Kecepatan Burung Alam sangat unggul, jika terlalu jauh sulit mengendalikan lawan dengan kekuatan pikiran, jadi Ralulas memilih bersiap siaga.
Sebuah duel frontal akan segera terjadi.
Namun detik berikutnya, tubuh Burung Alam tiba-tiba menjadi kabur, dan dalam sekejap, gadis itu menghilang tanpa jejak di udara.
Hampir bersamaan, Burung Alam berpindah ke belakang Ralulas, melambaikan serangan paruh yang terbentuk dari energi biru, mengarah ke punggung Ralulas.
Sebelumnya Ralulas sudah terkena serangan paruh, dan jika punggungnya menerima dua serangan lagi, dengan fisik Ralulas yang rapuh, ia pasti sulit bertahan.
Burung Alam bahkan menunjukkan ekspresi yakin akan kemenangan.
Namun dalam sekejap, tubuh Ralulas juga menjadi kabur, lalu menghilang dari tempatnya.
Serangan paruh Burung Alam, baik dari depan maupun belakang, tak mengenai apa-apa.
Wajah Long Tao Yi untuk pertama kalinya berubah drastis, "Sial!"
Ia tak sempat memberi instruksi baru.
Ralulas yang berpindah ke belakang Burung Alam akhirnya melepaskan kekuatan pikiran yang sudah lama dipersiapkan.
Bam!
Kali ini kekuatan pikiran sangat kuat, melebihi dua serangan sebelumnya, Burung Alam benar-benar tidak siap, lagi-lagi diserang dari belakang.
Tubuh gadis itu membentur tanah dengan wajah menghadap ke bawah, suara benturan keras terdengar, bahkan ia terseret beberapa meter di tanah, meski belum keluar arena, Burung Alam yang bangkit pun tampak limbung, terjatuh sangat parah.

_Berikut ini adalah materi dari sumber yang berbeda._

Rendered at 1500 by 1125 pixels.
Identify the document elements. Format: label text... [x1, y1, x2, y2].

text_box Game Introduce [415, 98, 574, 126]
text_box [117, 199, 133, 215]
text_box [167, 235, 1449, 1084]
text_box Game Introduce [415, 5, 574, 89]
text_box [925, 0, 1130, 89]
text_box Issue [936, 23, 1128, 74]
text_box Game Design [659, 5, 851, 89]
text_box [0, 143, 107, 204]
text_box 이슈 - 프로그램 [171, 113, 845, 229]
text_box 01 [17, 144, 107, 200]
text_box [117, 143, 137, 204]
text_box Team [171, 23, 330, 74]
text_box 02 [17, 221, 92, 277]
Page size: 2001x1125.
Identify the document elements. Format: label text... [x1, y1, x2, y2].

Tubuh Burung Alam yang mungil dan ringan memberinya kelincahan serta kemampuan melompat yang baik, namun sebagai konsekuensi, tubuh tipisnya sulit menahan serangan yang berat.
Tiga kali berturut-turut terkena kekuatan pikiran, Burung Alam masih bisa berdiri hanya karena ia juga punya atribut psikis, sehingga serangan tipe psikis tidak terlalu melukai.

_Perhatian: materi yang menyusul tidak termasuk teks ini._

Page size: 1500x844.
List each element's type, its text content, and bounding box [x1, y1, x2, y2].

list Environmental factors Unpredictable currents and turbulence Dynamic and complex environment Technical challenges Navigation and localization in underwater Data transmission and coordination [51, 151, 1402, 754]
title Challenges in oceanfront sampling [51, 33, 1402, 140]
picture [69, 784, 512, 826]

Namun demikian, Burung Alam hampir tidak sanggup berdiri.
"Serangan Suara Merdu!" Tang Yi segera berteriak.
Burung Alam berusaha mengepakkan sayap untuk melarikan diri ke udara, mengurangi efek suara, namun akibat jatuh keras tadi, gerakannya jadi jauh lebih lambat.
Lagu indah mulai bergema di arena, kekuatan serangannya tidak besar, tetapi cukup menjadi beban terakhir yang membuat Burung Alam tumbang.
Tubuh Burung Alam yang sudah sakit dan pusing, ditambah lagu yang memperparah rasa sakit di kepalanya, membuatnya tidak mampu bertahan, tubuh mungilnya goyah, akhirnya benar-benar terjatuh.
Tiiit!
Wasit meniup peluit, "Burung Alam tidak mampu bertarung, Ralulas menang!"
"Hebat sekali!"
Tang Yi bersorak gembira, berlari masuk ke arena, mengangkat Ralulas, berputar dua kali, "Ralulas, kau luar biasa!"
Lawan kali ini sangat kuat, bahkan lebih kuat dari Xiao Bing Jia kemarin.
Dulu pertarungan biasanya selesai dalam satu bab, sekarang sampai dua bab.
Namun mengalahkan lawan sekuat ini memberikan rasa pencapaian yang luar biasa.
Ralulas yang diangkat di depan umum merasa malu, namun hari ini, selain malu, wajah gadis itu juga terlihat bangga.
Sampai suara batuk sang wasit di kejauhan, Ralulas baru sadar, rasa malu langsung meledak, dan ia mendorong Tang Yi jauh-jauh.
Long Tao Yi juga datang membantu Burung Alam, mengeluarkan semprotan obat luka, menyemprotkan ke gadis itu, sehingga ia perlahan sadar, perawatan lebih lanjut akan dilakukan oleh dokter setelah keluar dari arena.